In the Databricks exam guide below, copy everything from "https://docs.databricks.com/clusters/basics.html" down to "Filter Index, Vacuuming." word for word.
** Begin SOURCE DOCUMENT **
How to prepare for Databricks Certified Data Engineer Associate Examination?

Moniruddin Ahammed
5 min readJul 3, 2022

--

Databricks Certified Data Engineer Associate

What is Databricks Data Engineer Associate Certification?

Databricks Certified Data Engineer associate examination assesses individual’s understanding of Databricks Lakehouse platform, different components of Lakehouse and what are the real-life use cases you can solve easily using Databricks Lakehouse platform. A person should be comfortable to write code in SQL and Python/Scala. Lakehouse platform works on top of Spark, so during the preparation you will learn more about Spark. Knowledge of Spark is essential. A person should be able to build basic ETL pipelines using Spark Structure streaming and batch job, create dashboards and implement best security practices.

Format of the exam :

Number of questions : 45

Type of questions : Multiple choice questions and only one option is correct.

Duration : 90 Minutes.

Passing score : 70%

Exam Fee : USD 200$. You can retake exam as many times as you want but for each attempt you have to pay USD 200$.

Result : You’ll see the result (PASS/FAIL) immediately after the exam on your computer screen. If you pass the exam, you will receive your digital badge within 24 hours after the exam.

Expiration : 2 years

Where to register for the certification : https://www.webassessor.com/databricks

Learning Pathway :

If you do not have prior knowledge of Databricks Lakehouse platform, you are highly encouraged to complete first “Databricks Lakehouse Fundamental Accreditation”. After completion of this fundamental course, you will have a broader view about the capabilities of Lakehouse platform and what are the common data engineering pain points it solve.

The important topics covered in the exams are :

  1. Databricks Workspace and Services :

- Create and manage clusters. Different type of clusters for specific workload.

https://docs.databricks.com/clusters/basics.html

- Understanding basic Python Notebook and how it works.

- Basic Dbutils , fs & sh commands .

2. Delta lake :

- Structure of Delta Lake Transaction Log and what information it contains.

- Managing Delta Lake tables. managed table vs external table. Table Properties.

- Optimization — ZORDER, Bloom Filter Index, Vacuuming.

- Versioning — Concept of versioning and how to retrieve historical data.

- CTAS , MERGE SQL command, Views (Temp vs Global).

- Knowledge of Paquet file structure.

3. Incremental Data Processing :

- Autoloader- How autoloader works, storing state information( eg RocksDB )

https://docs.databricks.com/ingestion/auto-loader/index.html

cloudFiles — Loading files from cloud storage. Pros and cons of directory listing and File Notification.

- https://docs.databricks.com/ingestion/auto-loader/file-detection-modes.html

- Create SQL UDF.

4. Spark structured Streaming :

- Checkpointing.

- Different type of triggers and interval.

- Monitoring stream queries.

- Purpose of watermark and window in streaming queries.

https://docs.databricks.com/spark/latest/structured-streaming/production.html

- Multi-Hop/Medallion Architecture. Business reasons of using Bronze , Silver and Gold tables.
** End SOURCE DOCUMENT **
** Begin DATA RECORDS **
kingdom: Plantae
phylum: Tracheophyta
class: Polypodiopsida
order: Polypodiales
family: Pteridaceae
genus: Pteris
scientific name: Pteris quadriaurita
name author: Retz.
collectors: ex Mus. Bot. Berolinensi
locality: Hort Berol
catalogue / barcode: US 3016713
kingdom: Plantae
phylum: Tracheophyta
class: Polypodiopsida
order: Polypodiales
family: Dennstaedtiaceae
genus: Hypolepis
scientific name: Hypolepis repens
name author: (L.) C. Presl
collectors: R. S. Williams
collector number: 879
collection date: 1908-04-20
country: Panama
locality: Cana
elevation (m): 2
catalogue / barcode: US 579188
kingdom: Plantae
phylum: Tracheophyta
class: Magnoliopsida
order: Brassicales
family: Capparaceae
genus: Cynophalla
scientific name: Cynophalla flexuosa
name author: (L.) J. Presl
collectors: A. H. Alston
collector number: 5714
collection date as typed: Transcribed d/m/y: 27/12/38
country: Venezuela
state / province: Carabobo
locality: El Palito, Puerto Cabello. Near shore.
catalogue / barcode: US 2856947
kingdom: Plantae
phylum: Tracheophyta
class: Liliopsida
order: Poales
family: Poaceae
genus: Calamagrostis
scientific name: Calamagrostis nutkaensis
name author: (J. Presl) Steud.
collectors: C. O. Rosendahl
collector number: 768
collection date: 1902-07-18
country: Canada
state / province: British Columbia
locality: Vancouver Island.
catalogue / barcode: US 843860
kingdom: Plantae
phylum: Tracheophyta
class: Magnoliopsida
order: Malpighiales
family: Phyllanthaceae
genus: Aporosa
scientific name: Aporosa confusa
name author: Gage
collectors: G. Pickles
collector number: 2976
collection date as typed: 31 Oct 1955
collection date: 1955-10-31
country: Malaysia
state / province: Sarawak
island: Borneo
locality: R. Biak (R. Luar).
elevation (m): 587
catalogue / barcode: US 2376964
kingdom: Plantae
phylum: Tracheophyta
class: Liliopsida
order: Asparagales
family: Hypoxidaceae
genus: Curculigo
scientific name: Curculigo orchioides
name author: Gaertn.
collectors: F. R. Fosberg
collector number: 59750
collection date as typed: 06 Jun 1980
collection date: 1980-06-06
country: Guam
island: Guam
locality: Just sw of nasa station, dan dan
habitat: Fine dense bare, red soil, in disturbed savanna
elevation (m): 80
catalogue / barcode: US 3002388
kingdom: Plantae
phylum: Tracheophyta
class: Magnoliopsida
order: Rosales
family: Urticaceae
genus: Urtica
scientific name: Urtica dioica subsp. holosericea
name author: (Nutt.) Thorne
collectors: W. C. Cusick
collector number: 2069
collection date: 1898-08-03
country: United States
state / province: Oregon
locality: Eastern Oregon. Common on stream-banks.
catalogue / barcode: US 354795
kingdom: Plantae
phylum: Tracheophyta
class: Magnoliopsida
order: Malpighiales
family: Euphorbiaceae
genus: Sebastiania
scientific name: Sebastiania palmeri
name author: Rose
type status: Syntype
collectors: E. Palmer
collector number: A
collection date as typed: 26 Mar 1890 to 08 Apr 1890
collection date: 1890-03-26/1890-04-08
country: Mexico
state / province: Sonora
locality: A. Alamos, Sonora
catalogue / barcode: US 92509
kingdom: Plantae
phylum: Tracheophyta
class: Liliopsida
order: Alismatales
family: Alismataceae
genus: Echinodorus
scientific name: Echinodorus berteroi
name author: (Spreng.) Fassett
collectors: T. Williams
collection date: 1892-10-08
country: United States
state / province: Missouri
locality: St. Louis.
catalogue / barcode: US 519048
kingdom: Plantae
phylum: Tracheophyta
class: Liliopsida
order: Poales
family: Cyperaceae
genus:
** End DATA RECORDS **
• [PROBLEM SOLUTION]
https://docs.databricks.com/clusters/basics.html

- Understanding basic Python Notebook and how it works.

- Basic Dbutils , fs & sh commands .

2. Delta lake :

- Structure of Delta Lake Transaction Log and what information it contains.

- Managing Delta Lake tables. managed table vs external table. Table Properties.

- Optimization — ZORDER, Bloom Filter Index, Vacuuming.